Mali crisis: France seeks deadline

2012-10-11 11:05

New York - France has drawn up a UN Security Council resolution seeking a detailed plan within 30 days on an international military intervention in Mali in a bid to oust militants from the north.

The draft also urges the country's transitional authorities and rebel groups "to engage as soon as possible in a credible negotiation process in order to seek a sustainable political solution to the crisis gripping Mali for months”.

After West Africa's Ecowas regional body, the African Union and UN Secretary-General Ban Ki-moon submit their plan, the 15-member Security Council would still have to pass a second resolution to greenlight the deployment. That resolution is not expected until late November at the earliest.

In March, military putschists seized power in the capital Bamako, ousting President Amadou Toumani Toure, only to see the north and east fall to Tuareg rebels and militias linked to al-Qaeda.

The draft resolution asks for "detailed and actionable recommendations to respond to the request [of the Malian government] for such an international military force", including the concept of operations, force generation capacities and strength.

Bamako has formally requested a UN mandate for an international military force with a deployment in Mali of West African troops that would help re-conquer the north.

For some six months now, the Security Council has called in vain for details on the intervention, including its objectives and logistical needs.

Coherent strategy


The text, which could still see changes, also denounces human rights violations in northern Mali and asks rebel groups to disassociate themselves from terror groups such as al-Qaeda's regional affiliate, al-Qaeda in the Islamic Maghreb.

A meeting is set for 19 October in Bamako with representatives from Ecowas, the African Union, the European Union and the United Nations in an attempt to develop a "coherent strategy", a diplomat said.

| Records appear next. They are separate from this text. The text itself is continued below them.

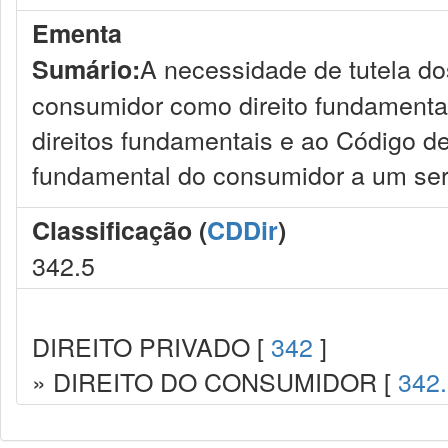
Ementa
A necessidade de tutela dos
Sumário:
consumidor como direito fundamental
direitos fundamentais e ao Código de
fundamental do consumidor a um ser
Classificação (
CDDir
)
342.5
DIREITO PRIVADO [
342
]
» DIREITO DO CONSUMIDOR [
342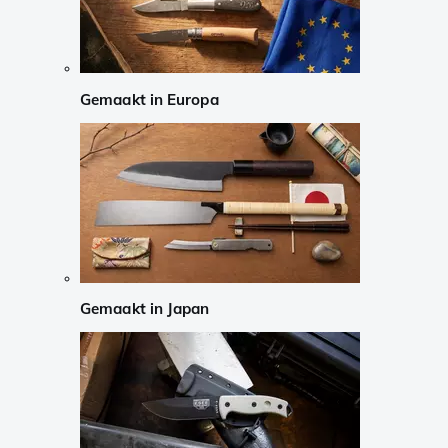
Gemaakt in Europa
Gemaakt in Japan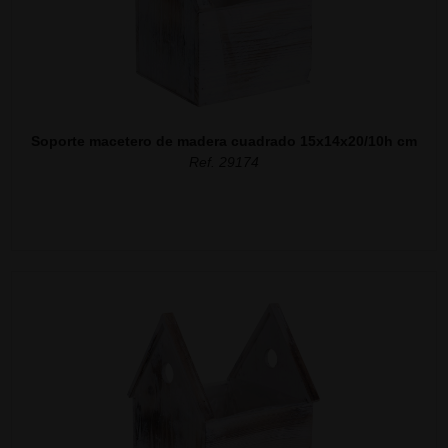
Soporte macetero de madera cuadrado 15x14x20/10h cm
Ref. 29174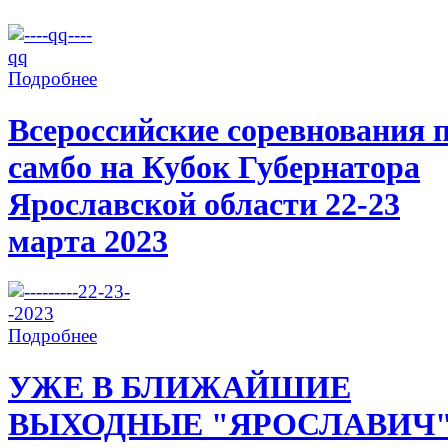
Подробнее
Всероссийские соревнования 
самбо на Кубок Губернатора
Ярославской области 22-23
марта 2023
Подробнее
УЖЕ В БЛИЖАЙШИЕ
ВЫХОДНЫЕ "ЯРОСЛАВИЧ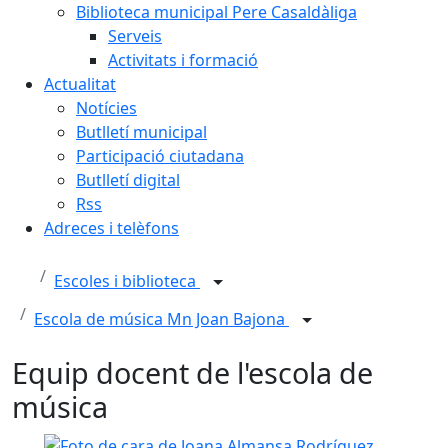
Biblioteca municipal Pere Casaldàliga
Serveis
Activitats i formació
Actualitat
Notícies
Butlletí municipal
Participació ciutadana
Butlletí digital
Rss
Adreces i telèfons
Escoles i biblioteca
Escola de música Mn Joan Bajona
Equip docent de l'escola de
música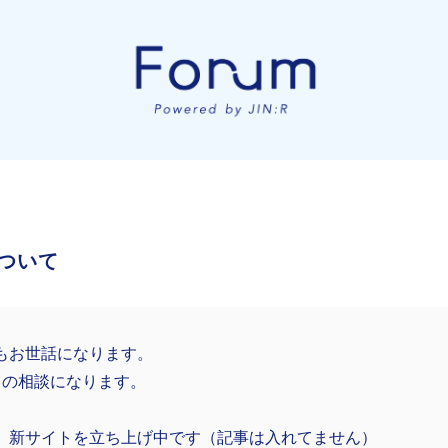
ついて
もお世話になります。
目の相談になります。
、新サイトを立ち上げ中です（記事は入れてません）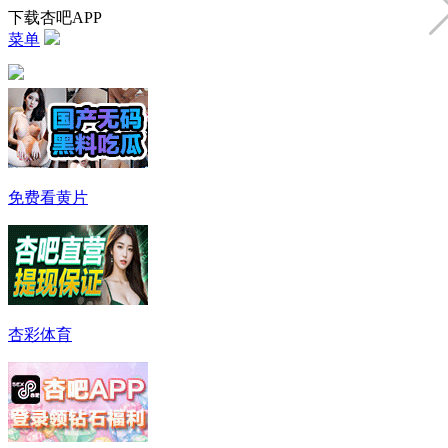
下载杏吧APP
菜单
免费看黄片
杏彩体育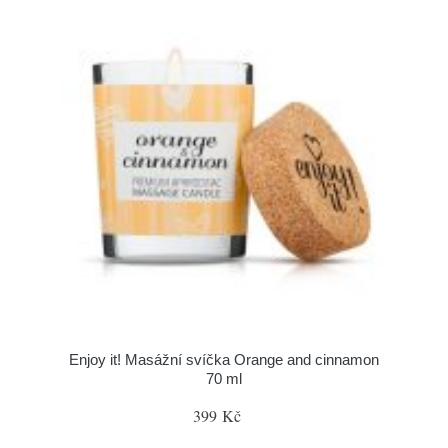
Enjoy it! Masážní svíčka Orange and cinnamon
70 ml
399 Kč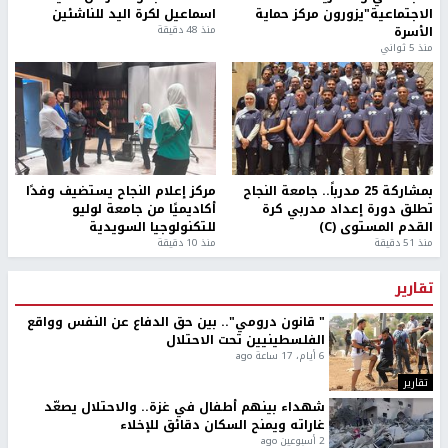
الاجتماعية"يزورون مركز حماية
اسماعيل لكرة اليد للناشئين
الأسرة
منذ 48 دقيقة
منذ 5 ثواني
بمشاركة 25 مدرباً.. جامعة النجاح
مركز إعلام النجاح يستضيف وفدًا
تطلق دورة إعداد مدربي كرة
أكاديميًا من جامعة لوليو
القدم المستوى (C)
للتكنولوجيا السويدية
منذ 51 دقيقة
منذ 10 دقيقة
تقارير
" قانون درومي".. بين حق الدفاع عن النفس وواقع
الفلسطينيين تحت الاحتلال
6 أيام، 17 ساعة ago
تقارير
شهداء بينهم أطفال في غزة.. والاحتلال يصعّد
غاراته ويمنح السكان دقائق للإخلاء
2 أسبوعين ago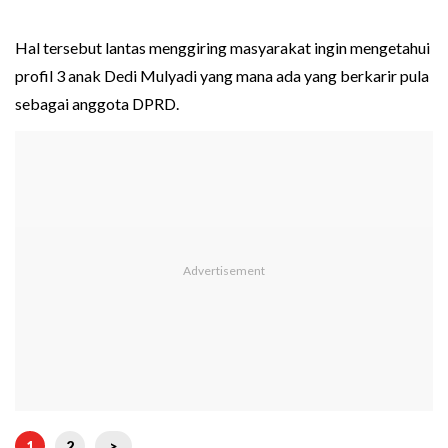
Hal tersebut lantas menggiring masyarakat ingin mengetahui
profil 3 anak Dedi Mulyadi yang mana ada yang berkarir pula
sebagai anggota DPRD.
1
2
>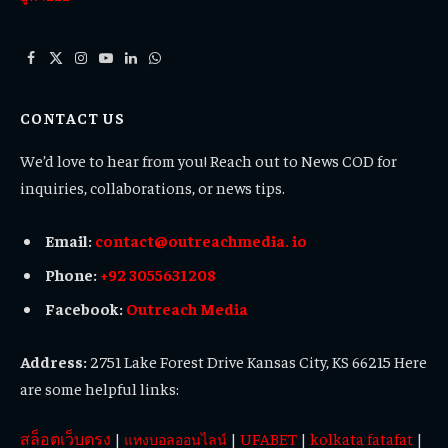
Facebook
X
Instagram
YouTube
LinkedIn
WhatsApp
(Twitter)
CONTACT US
We’d love to hear from you! Reach out to News COD for
inquiries, collaborations, or news tips.
Email:
contact@outreachmedia. io
Phone:
+92 3055631208
Facebook:
Outreach Media
Address:
2751 Lake Forest Drive Kansas City, KS 66215 Here
are some helpful links:
สล็อตเว็บตรง
|
|
UFABET
|
kolkata fatafat
|
แทงบอลออนไลน์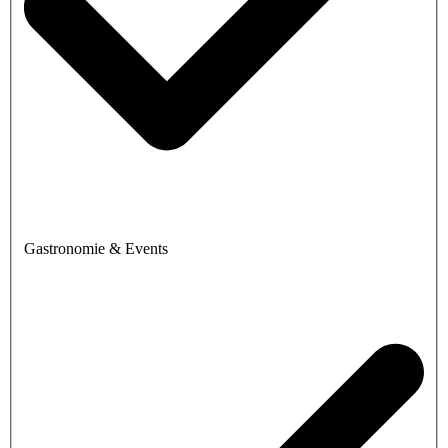
Gastronomie & Events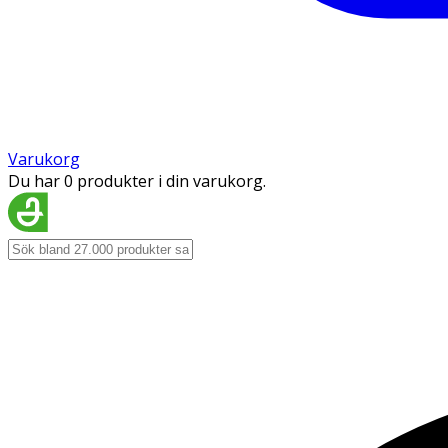
Varukorg
Du har 0 produkter i din varukorg.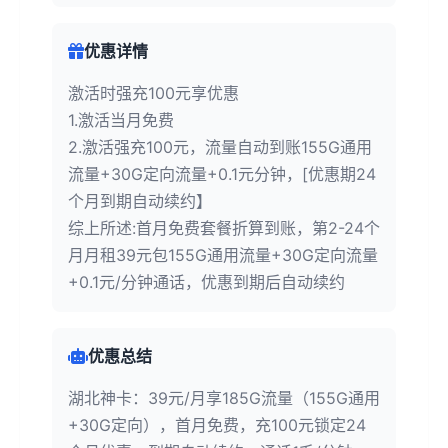
优惠详情
激活时强充100元享优惠
1.激活当月免费
2.激活强充100元，流量自动到账155G通用
流量+30G定向流量+0.1元分钟，[优惠期24
个月到期自动续约】
综上所述:首月免费套餐折算到账，第2-24个
月月租39元包155G通用流量+30G定向流量
+0.1元/分钟通话，优惠到期后自动续约
优惠总结
湖北神卡：39元/月享185G流量（155G通用
+30G定向），首月免费，充100元锁定24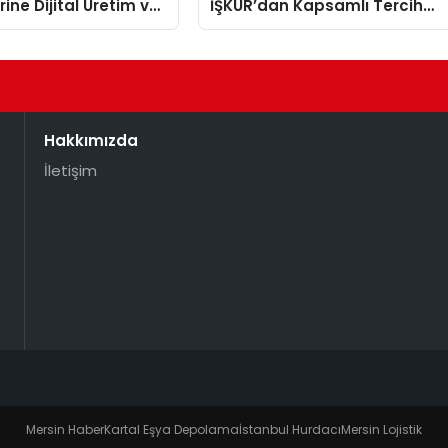
ine Dijital Üretim ve
İŞKUR’dan Kapsamlı Tercih
a Eğitimi Veriliyor
Rehberliği
Hakkımızda
İletişim
Mersin Haber
Kartal Eşya Depolama
İstanbul Hurdacı
Mersin Lojistik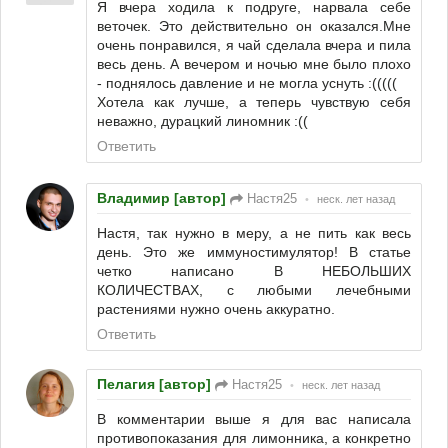
Я вчера ходила к подруге, нарвала себе
веточек. Это действительно он оказался.Мне
очень понравился, я чай сделала вчера и пила
весь день. А вечером и ночью мне было плохо
- поднялось давление и не могла уснуть :(((((
Хотела как лучше, а теперь чувствую себя
неважно, дурацкий линомник :((
Ответить
Владимир [автор]
Настя25
•
неск. лет назад
Настя, так нужно в меру, а не пить как весь
день. Это же иммуностимулятор! В статье
четко написано В НЕБОЛЬШИХ
КОЛИЧЕСТВАХ, с любыми лечебными
растениями нужно очень аккуратно.
Ответить
Пелагия [автор]
Настя25
•
неск. лет назад
В комментарии выше я для вас написала
противопоказания для лимонника, а конкретно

France has promised logistical help for the operation.

In the meantime, the draft resolution calls on UN member countries and organisations such as the European Union to begin training and equipping the Malian army, which is expected to take the lead in retaking the north.

France hopes the resolution will be adopted in the coming days.

"The council is pretty united on Mali," said one European diplomat. "There are some tweaks... but no major problems of substance."

"We are ready to authorise a military intervention once there is a credible concept of operation," the diplomat added, noting that "the argument comes down to financing".

For now, "this is a halfway house resolution designed to maintain the momentum and galvanise the international community", said another diplomat.